Predictive Numerical Analysis to Optimize Ventilation Performance in a Hydropower Surge Chamber for H2S Removal

Abstract

The role of a hydropower plant surge chamber as a pressure buffer to compensate excessive pressure fluctuations as a result of load demand variations contributes to the degassing phenomenon of hydrogen sulfide (H2S). Recent data collected from the surge chamber of a hydropower plant reveals that the H2S extraction designs are not effective in controlling the H2S concentration levels especially during surge events. To manage a safe working environment in the presence of H2S requires a systematic evaluation and prediction of the influence of critical flow control conditions in relation to suction optimization and exhaust ducting location. A numerical study was carried out to analyze the flow dynamics and the subsequent response of H2S concentrations to cases involving the following flow mixing and suction scenarios: C1 - absence of suction fans, C2 - absence of fresh air supply, C3 - enhanced suction capability, C4 - reduction in the amount of fresh air supply and C5 - presence of additional ducting.
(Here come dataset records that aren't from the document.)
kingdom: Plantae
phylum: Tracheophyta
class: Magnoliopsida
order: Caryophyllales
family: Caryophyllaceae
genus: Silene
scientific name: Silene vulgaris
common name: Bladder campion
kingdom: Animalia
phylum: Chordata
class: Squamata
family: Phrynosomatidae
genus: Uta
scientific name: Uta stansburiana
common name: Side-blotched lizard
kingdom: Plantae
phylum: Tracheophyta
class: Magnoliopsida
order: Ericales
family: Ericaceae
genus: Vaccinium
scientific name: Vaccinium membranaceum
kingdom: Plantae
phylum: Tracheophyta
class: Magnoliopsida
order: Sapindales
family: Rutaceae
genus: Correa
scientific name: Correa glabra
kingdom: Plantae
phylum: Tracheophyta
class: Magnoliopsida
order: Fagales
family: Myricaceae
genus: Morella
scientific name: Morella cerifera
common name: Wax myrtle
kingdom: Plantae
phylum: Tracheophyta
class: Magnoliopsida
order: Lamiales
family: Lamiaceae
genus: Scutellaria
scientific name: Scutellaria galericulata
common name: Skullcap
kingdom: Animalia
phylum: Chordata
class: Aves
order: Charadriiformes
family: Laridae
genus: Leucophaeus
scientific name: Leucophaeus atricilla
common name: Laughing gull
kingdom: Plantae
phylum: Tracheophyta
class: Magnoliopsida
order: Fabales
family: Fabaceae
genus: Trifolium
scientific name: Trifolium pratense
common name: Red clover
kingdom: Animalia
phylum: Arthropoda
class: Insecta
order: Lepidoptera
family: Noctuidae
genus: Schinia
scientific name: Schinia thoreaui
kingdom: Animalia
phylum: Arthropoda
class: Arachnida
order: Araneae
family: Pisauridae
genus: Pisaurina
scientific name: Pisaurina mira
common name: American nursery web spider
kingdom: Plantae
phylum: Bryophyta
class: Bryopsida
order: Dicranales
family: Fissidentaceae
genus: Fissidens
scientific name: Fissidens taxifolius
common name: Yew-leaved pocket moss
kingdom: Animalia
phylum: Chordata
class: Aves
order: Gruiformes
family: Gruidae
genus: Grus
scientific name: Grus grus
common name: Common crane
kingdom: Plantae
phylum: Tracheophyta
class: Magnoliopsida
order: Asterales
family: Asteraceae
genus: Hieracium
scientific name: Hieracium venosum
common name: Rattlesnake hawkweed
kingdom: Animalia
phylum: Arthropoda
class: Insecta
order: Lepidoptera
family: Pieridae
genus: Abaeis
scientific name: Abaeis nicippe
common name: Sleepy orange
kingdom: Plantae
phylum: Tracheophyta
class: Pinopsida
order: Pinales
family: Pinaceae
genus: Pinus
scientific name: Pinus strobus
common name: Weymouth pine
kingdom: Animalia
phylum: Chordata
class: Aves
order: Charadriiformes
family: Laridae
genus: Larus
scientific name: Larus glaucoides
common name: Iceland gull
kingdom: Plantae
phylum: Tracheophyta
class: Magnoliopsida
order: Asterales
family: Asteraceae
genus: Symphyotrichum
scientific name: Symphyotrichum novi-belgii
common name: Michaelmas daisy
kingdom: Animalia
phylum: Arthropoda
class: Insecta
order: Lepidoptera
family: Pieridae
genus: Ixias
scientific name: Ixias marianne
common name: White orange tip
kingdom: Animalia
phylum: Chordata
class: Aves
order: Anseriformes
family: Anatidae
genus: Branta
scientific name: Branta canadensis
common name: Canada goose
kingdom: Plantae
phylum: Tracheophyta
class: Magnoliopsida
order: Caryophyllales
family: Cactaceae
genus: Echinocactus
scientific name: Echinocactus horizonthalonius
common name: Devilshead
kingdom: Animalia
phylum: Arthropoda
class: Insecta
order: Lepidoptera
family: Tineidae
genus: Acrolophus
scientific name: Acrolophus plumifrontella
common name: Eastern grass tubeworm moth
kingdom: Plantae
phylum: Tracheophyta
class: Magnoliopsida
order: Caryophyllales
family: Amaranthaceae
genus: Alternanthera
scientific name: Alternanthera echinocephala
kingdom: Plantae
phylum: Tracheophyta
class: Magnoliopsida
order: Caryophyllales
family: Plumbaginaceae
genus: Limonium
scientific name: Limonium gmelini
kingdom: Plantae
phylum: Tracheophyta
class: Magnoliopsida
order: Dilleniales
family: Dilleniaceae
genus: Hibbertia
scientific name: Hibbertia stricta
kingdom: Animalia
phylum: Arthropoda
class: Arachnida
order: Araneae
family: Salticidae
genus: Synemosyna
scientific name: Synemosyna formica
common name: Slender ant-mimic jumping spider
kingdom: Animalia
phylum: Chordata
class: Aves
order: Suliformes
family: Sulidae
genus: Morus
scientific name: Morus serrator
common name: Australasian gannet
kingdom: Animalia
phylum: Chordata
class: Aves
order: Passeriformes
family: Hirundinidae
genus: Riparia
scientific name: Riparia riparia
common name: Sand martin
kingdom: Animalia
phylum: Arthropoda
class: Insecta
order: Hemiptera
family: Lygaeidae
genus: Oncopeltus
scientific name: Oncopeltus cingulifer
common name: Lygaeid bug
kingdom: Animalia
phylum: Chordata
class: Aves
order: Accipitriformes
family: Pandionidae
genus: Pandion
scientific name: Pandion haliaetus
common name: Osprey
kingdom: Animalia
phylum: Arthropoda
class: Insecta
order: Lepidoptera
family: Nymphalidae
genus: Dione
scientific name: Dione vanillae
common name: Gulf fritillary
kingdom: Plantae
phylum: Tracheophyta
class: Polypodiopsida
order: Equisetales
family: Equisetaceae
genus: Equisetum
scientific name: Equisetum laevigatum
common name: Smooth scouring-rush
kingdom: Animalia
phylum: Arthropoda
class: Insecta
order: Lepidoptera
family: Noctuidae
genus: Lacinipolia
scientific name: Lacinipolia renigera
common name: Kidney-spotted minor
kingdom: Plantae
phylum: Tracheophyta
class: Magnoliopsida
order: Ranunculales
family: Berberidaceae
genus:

The CFD model was able to provide a reliable assessment of the case scenarios as justified by the validation carried out with in-situ measurements (within 10 % of the actual measured data). The cases where the H2S presence was found to be acceptable with concentrations less than 5 ppm at the upper region of the surge chamber, are C3, C4 and C5. A major finding from the flow studies in the surge chamber is that a combination of negative pressure at the suction locations and the absence of the forced fresh air resulted in significant amount of air drawn in from the outdoors. It was also found that the existing forced fresh air inlet locations are inappropriate as they generate vortex flows which displaces the H2S adjacent to the water level upwards and would later fill the entire chamber. All in all, the validated CFD model of the hydropower plant surge chamber was helpful in providing an understanding of the flow conditions in relation to the management of H2S concentrations.